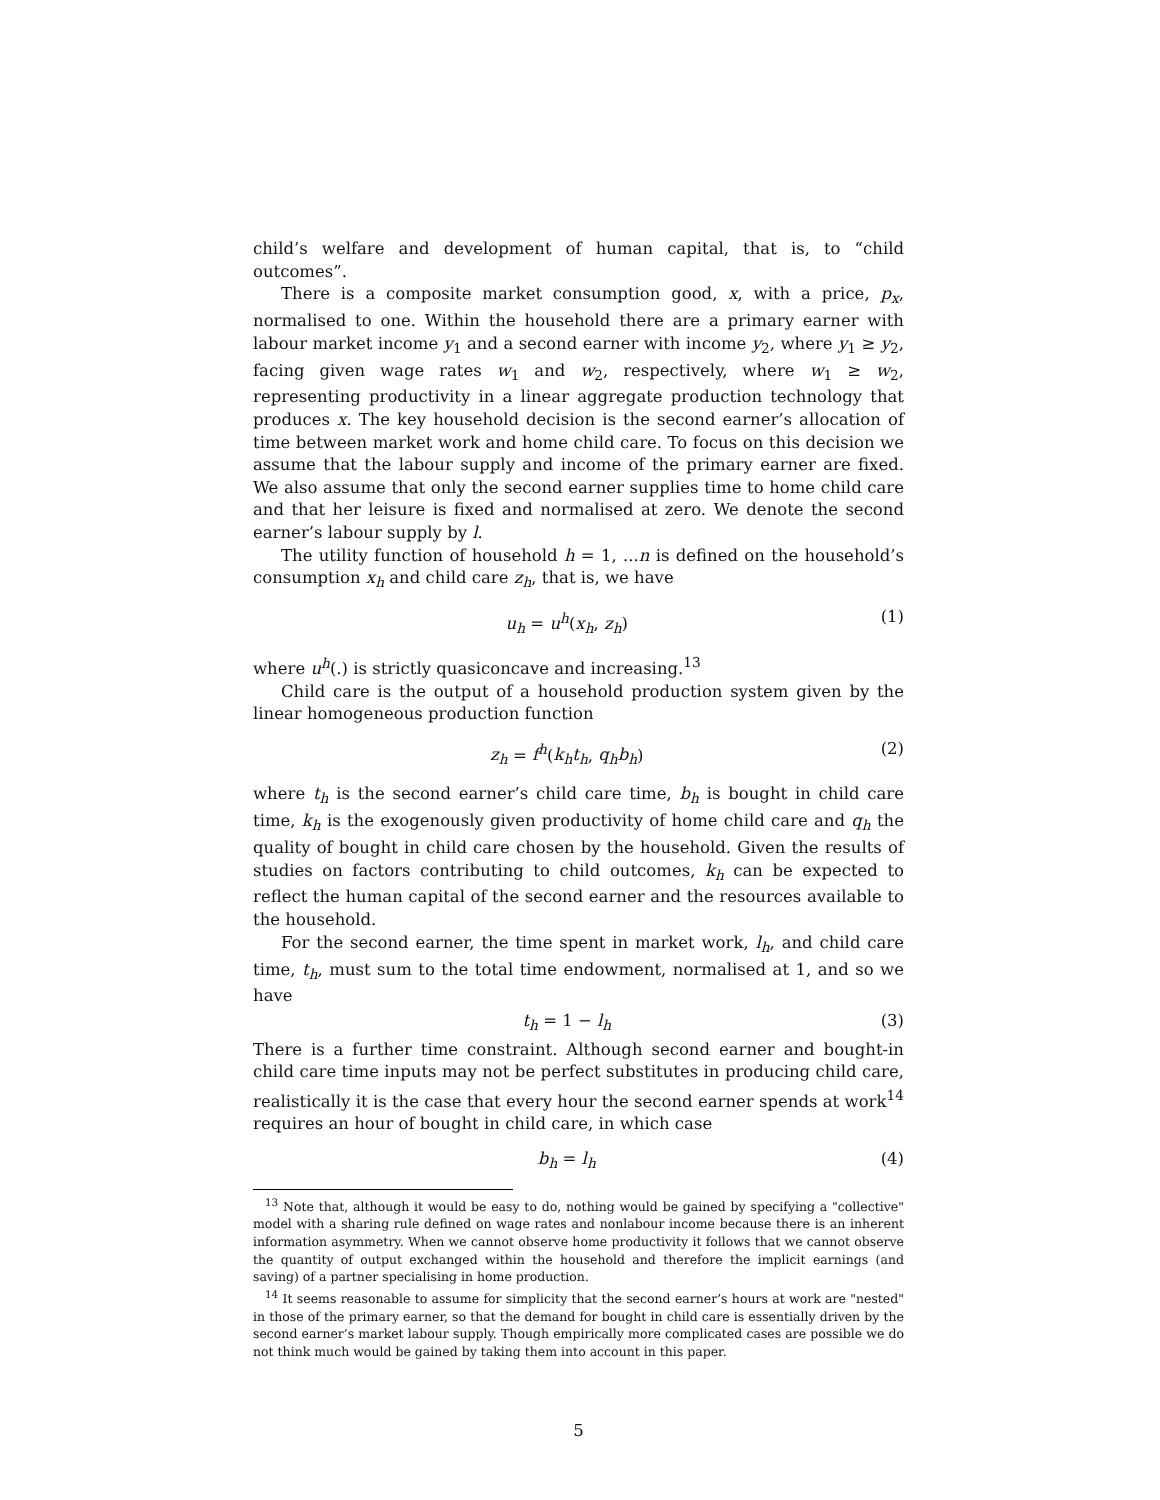child’s welfare and development of human capital, that is, to “child outcomes”.
There is a composite market consumption good, x, with a price, p<sub>x</sub>, normalised to one. Within the household there are a primary earner with labour market income y<sub>1</sub> and a second earner with income y<sub>2</sub>, where y<sub>1</sub> ≥ y<sub>2</sub>, facing given wage rates w<sub>1</sub> and w<sub>2</sub>, respectively, where w<sub>1</sub> ≥ w<sub>2</sub>, representing productivity in a linear aggregate production technology that produces x. The key household decision is the second earner’s allocation of time between market work and home child care. To focus on this decision we assume that the labour supply and income of the primary earner are fixed. We also assume that only the second earner supplies time to home child care and that her leisure is fixed and normalised at zero. We denote the second earner’s labour supply by l.
The utility function of household h = 1, ...n is defined on the household’s consumption x<sub>h</sub> and child care z<sub>h</sub>, that is, we have
u<sub>h</sub> = u<sup>h</sup>(x<sub>h</sub>, z<sub>h</sub>) (1)
where u<sup>h</sup>(.) is strictly quasiconcave and increasing.<sup>13</sup>
Child care is the output of a household production system given by the linear homogeneous production function
z<sub>h</sub> = f<sup>h</sup>(k<sub>h</sub>t<sub>h</sub>, q<sub>h</sub>b<sub>h</sub>) (2)
where t<sub>h</sub> is the second earner’s child care time, b<sub>h</sub> is bought in child care time, k<sub>h</sub> is the exogenously given productivity of home child care and q<sub>h</sub> the quality of bought in child care chosen by the household. Given the results of studies on factors contributing to child outcomes, k<sub>h</sub> can be expected to reflect the human capital of the second earner and the resources available to the household.
For the second earner, the time spent in market work, l<sub>h</sub>, and child care time, t<sub>h</sub>, must sum to the total time endowment, normalised at 1, and so we have
t<sub>h</sub> = 1 − l<sub>h</sub> (3)
There is a further time constraint. Although second earner and bought-in child care time inputs may not be perfect substitutes in producing child care, realistically it is the case that every hour the second earner spends at work<sup>14</sup> requires an hour of bought in child care, in which case
b<sub>h</sub> = l<sub>h</sub> (4)
<sup>13</sup> Note that, although it would be easy to do, nothing would be gained by specifying a "collective" model with a sharing rule defined on wage rates and nonlabour income because there is an inherent information asymmetry. When we cannot observe home productivity it follows that we cannot observe the quantity of output exchanged within the household and therefore the implicit earnings (and saving) of a partner specialising in home production.
<sup>14</sup> It seems reasonable to assume for simplicity that the second earner’s hours at work are "nested" in those of the primary earner, so that the demand for bought in child care is essentially driven by the second earner’s market labour supply. Though empirically more complicated cases are possible we do not think much would be gained by taking them into account in this paper.
5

Task to complete: Each line of the entries above that includes the string "output" should be copied out.

Response to the task:
Child care is the output of a household production system given by the linear homogeneous production function
<sup>13</sup> Note that, although it would be easy to do, nothing would be gained by specifying a "collective" model with a sharing rule defined on wage rates and nonlabour income because there is an inherent information asymmetry. When we cannot observe home productivity it follows that we cannot observe the quantity of output exchanged within the household and therefore the implicit earnings (and saving) of a partner specialising in home production.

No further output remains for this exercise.